About Us

The Assembly is a digital magazine about the people, institutions, and ideas that shape North Carolina. Founded in 2021, we feature interesting, deeply reported, nuanced stories about our state. 

We’re telling big stories and giving our journalists space to be ambitious. We want everything published at The Assembly to surprise, inform, and leave you with a better understanding than when you started.

February marks our two-year anniversary at The Assembly, and we’re so excited to celebrate it the best way possible: by hiring three amazing full-time reporters.

This is a big step forward for what is still a small, scrappy team. These new hires will bring our squad to nine full-time folks. It will also mark a shift in our model.

Up until now, all our reporters have been freelancers — up-and-coming stars and veteran reporters alike. We’ll continue publishing lots of stories from these excellent freelance writers across our state.

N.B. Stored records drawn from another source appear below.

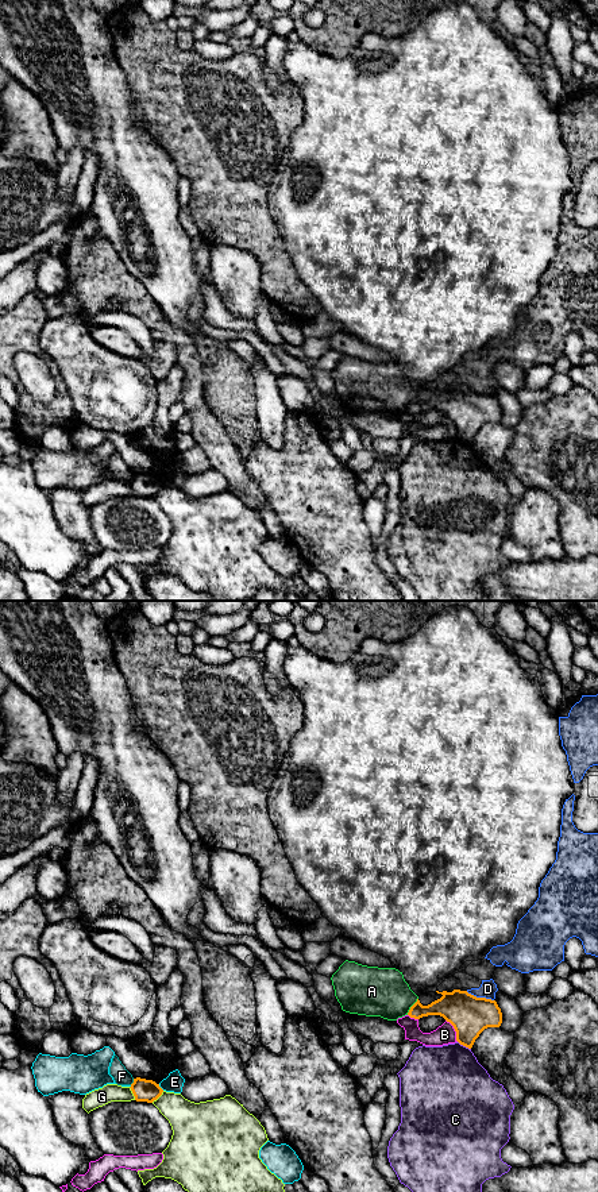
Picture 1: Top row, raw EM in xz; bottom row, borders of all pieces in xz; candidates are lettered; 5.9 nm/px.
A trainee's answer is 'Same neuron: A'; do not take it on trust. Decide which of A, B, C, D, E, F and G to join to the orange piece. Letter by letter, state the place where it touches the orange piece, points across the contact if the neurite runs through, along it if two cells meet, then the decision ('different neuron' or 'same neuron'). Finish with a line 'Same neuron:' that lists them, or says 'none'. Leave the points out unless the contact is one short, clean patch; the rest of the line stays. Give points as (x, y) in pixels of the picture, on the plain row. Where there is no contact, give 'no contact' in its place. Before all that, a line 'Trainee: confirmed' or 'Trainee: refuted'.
Trainee: refuted
A: xz (412, 401) | different neuron
B: xz (455, 425) | different neuron
C: xz (465, 440) | different neuron
D: xz (479, 393) | different neuron
E: xz (159, 482) | different neuron
F: xz (134, 477) | along xz (134, 474), (130, 479) | different neuron
G: xz (132, 488) | different neuron
Same neuron: none

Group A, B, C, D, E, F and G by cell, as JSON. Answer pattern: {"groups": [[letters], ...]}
{"groups": [["A", "D"], ["B"], ["C"], ["E"], ["F"], ["G"]]}

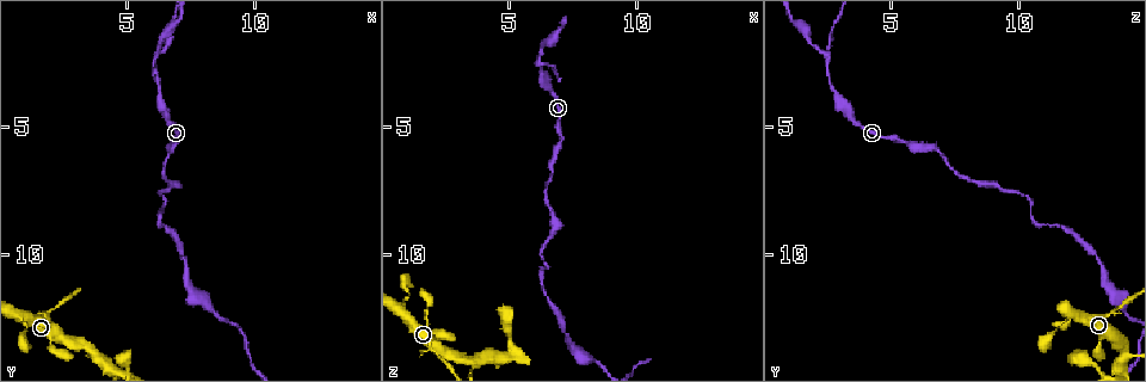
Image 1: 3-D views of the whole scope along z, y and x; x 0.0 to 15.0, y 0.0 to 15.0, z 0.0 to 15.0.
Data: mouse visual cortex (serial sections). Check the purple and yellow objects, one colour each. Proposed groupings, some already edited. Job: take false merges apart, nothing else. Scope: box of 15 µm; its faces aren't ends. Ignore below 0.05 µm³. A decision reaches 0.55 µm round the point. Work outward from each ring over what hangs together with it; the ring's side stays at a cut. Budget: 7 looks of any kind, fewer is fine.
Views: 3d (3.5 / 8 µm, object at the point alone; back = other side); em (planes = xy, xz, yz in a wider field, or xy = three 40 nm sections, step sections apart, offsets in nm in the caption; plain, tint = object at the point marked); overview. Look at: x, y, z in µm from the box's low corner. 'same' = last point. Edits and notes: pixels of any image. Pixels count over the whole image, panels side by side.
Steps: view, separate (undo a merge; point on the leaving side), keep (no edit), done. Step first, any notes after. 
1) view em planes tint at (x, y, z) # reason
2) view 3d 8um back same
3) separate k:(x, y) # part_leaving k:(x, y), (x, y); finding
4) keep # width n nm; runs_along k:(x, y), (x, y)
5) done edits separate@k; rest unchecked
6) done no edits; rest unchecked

view 3d 3.5um at (2.1, 12.1, 14.0) # narrows sharply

But the addition of full-time staff will make us more versatile and help produce even better reporting on this state for our readers.

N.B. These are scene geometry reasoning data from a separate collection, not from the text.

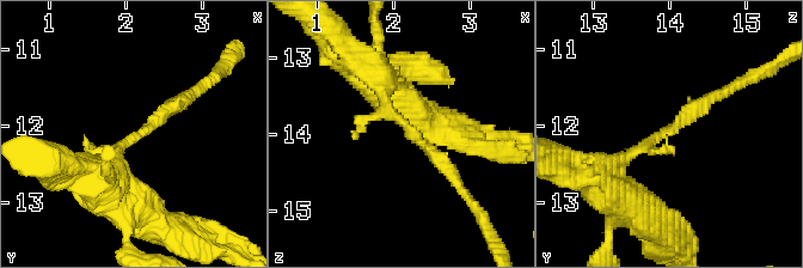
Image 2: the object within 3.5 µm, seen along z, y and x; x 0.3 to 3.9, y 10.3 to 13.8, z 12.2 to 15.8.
view em xy step 5 plain at (2.20, 12.10, 13.90)

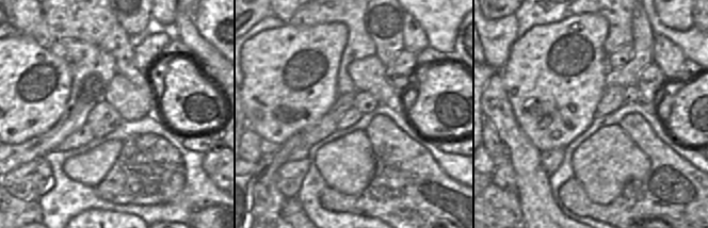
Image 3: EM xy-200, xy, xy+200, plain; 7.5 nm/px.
view em xy step 5 tint same # with the object marked

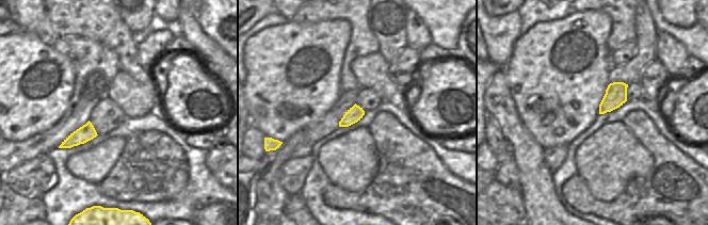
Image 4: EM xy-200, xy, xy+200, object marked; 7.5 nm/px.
separate 2:(669, 132) # part_leaving 2:(637, 150), (716, 95); two cells meet here

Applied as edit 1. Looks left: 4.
view 3d 3.5um at (3.7, 14.0, 14.2) # three arms meet

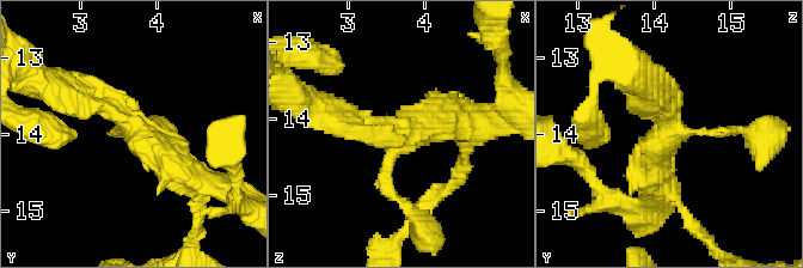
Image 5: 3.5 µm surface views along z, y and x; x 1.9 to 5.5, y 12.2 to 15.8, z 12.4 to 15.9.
view em xy step 1 tint at (3.70, 13.90, 14.20) # arms 3; arm_widths 150, 300, 450 nm; now the EM

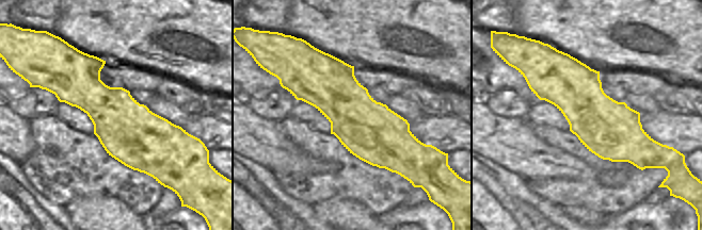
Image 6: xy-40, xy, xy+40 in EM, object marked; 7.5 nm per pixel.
keep # width 440 nm; runs_along 5:(65, 96), (102, 99), (190, 177); one cell here

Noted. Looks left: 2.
view 3d 3.5um at (6.2, 8.8, 11.1) # abrupt turn

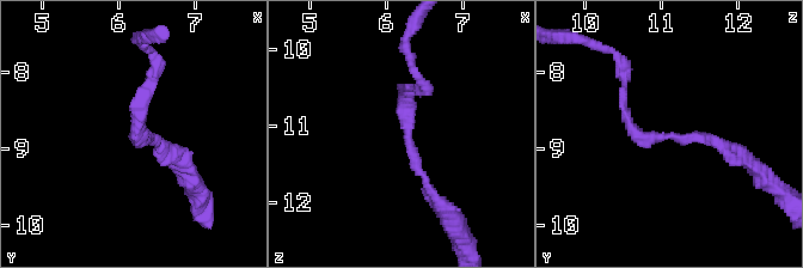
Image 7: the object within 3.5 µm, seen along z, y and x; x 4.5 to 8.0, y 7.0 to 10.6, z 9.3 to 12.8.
view em xy step 3 tint at (6.25, 8.85, 11.15) # arm_widths 150, 150 nm; shape alone is not enough

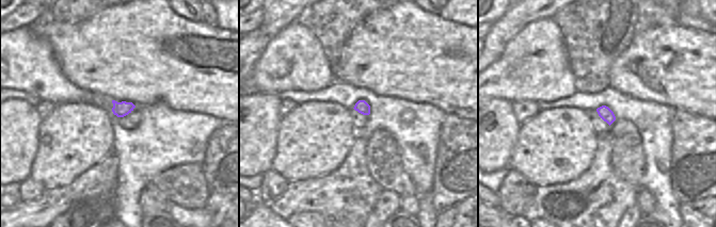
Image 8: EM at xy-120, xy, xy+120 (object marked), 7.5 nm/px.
keep # one cell here

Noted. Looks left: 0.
done edits separate@2; rest unchecked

2023 is going to be a big year of growth at The Assembly. Our goal since day one has been to build support — in both finances and enthusiasm — so that we can pay good journalists, good money, to spend time on big stories.

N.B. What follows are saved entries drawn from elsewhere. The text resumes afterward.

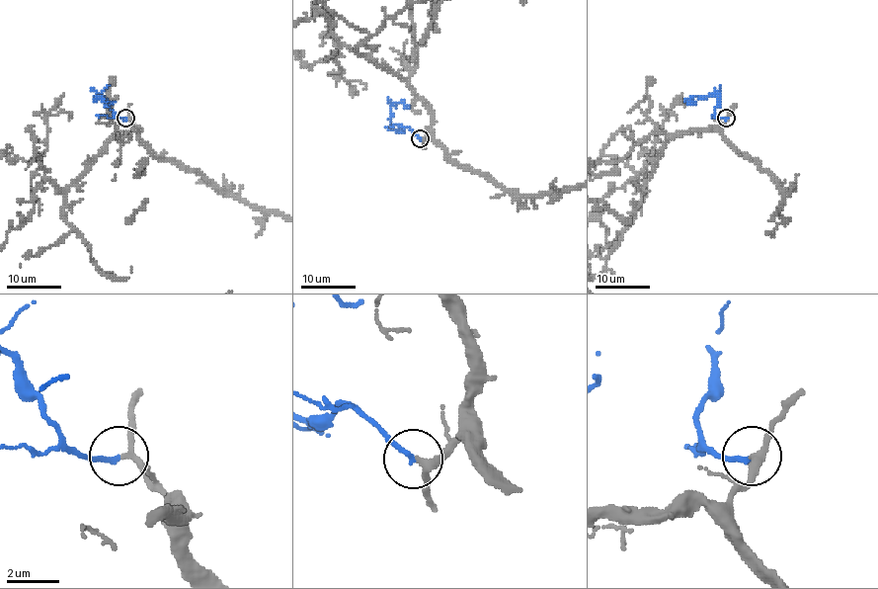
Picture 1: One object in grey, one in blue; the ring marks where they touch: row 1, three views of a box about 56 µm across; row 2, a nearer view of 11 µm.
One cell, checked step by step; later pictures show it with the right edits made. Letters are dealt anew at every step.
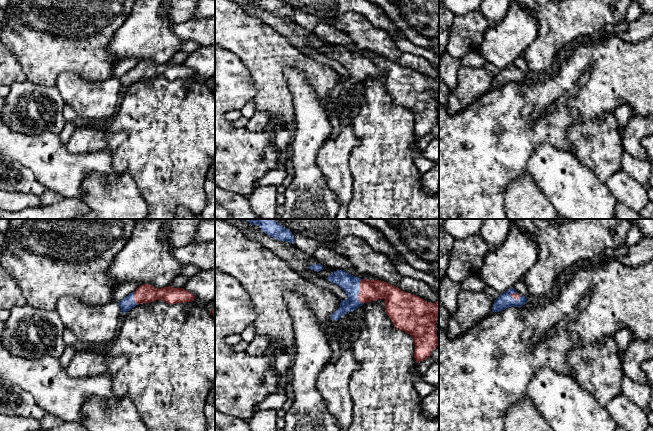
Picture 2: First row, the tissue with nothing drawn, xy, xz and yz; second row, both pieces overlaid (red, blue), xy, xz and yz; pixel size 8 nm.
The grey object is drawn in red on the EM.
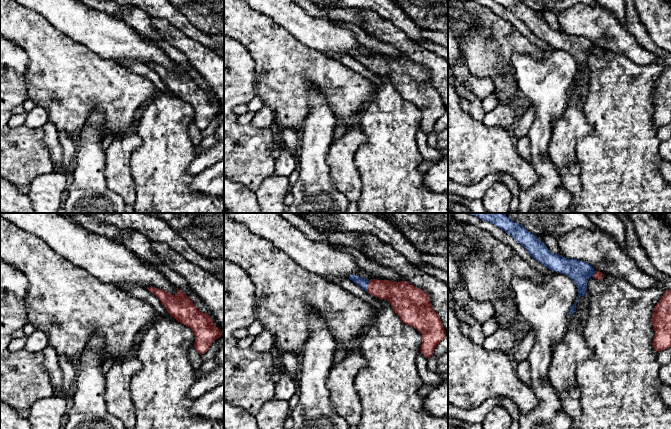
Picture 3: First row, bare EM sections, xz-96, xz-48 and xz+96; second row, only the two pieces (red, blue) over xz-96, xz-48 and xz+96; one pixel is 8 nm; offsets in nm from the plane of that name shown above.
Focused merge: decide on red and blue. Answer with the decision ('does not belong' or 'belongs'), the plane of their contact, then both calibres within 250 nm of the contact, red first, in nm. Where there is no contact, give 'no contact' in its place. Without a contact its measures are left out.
belongs; contact in xz; calibres 180 and 150 nm

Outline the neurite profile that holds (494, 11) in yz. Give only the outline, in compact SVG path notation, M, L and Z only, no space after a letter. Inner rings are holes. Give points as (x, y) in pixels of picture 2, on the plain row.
M483 0L479 10L491 24L495 24L504 19L510 3L511 0Z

North Carolina needs more journalists, and we’re so excited to take another step towards that goal. Keep the support coming and we’ll get to do even more in the months to come.


Carli Brosseau joins us from The News & Observer, where she was an investigative reporter. Carli is a Kansas native who got her start in journalism in Cape Town, South Africa. She has worked a variety of beats at newspapers in South Korea, Minnesota, Arizona and Oregon.

Her work has been honored by the Online News Association and Investigative Reporters and Editors (IRE), and published by ProPublica and The New York Times. She is a graduate of the University of North Carolina-Chapel Hill.

Michael Hewlett, a native of Richmond, Virginia, comes to us from the Winston-Salem Journal where he was most recently the legal affairs reporter. He covered the claim of innocence by four men convicted as teenagers in the 2002 death of NBA star Chris Paul’s grandfather and the 2019 death of John Neville, an inmate at the Forsyth County Jail, for which five detention officers and a nurse were initially charged.

He and two colleagues won the Henry Lee Weathers Freedom of Information Award for their work seeking body-camera footage and other documentation in the case of a police officer who fatally shot a Winston-Salem man.

Ren Larson is an investigative journalist who joins us from The Texas Tribune and ProPublica’s investigative team. She previously worked as a data reporter with The Arizona Republic, and her work has been recognized by the Texas Managing Editors, the Association of Health Care Journalists, The McElheny Knight Science Journalism Award, Editors & Publishers, and was a finalist for the Gerald Loeb and Phil Meyer awards.

Ren holds a master’s of public policy and M.A. in international and area studies from the University of California, Berkeley. She speaks Spanish and is continuously learning Arabic.

Ren and Michael start February 1, and Carli joins in April.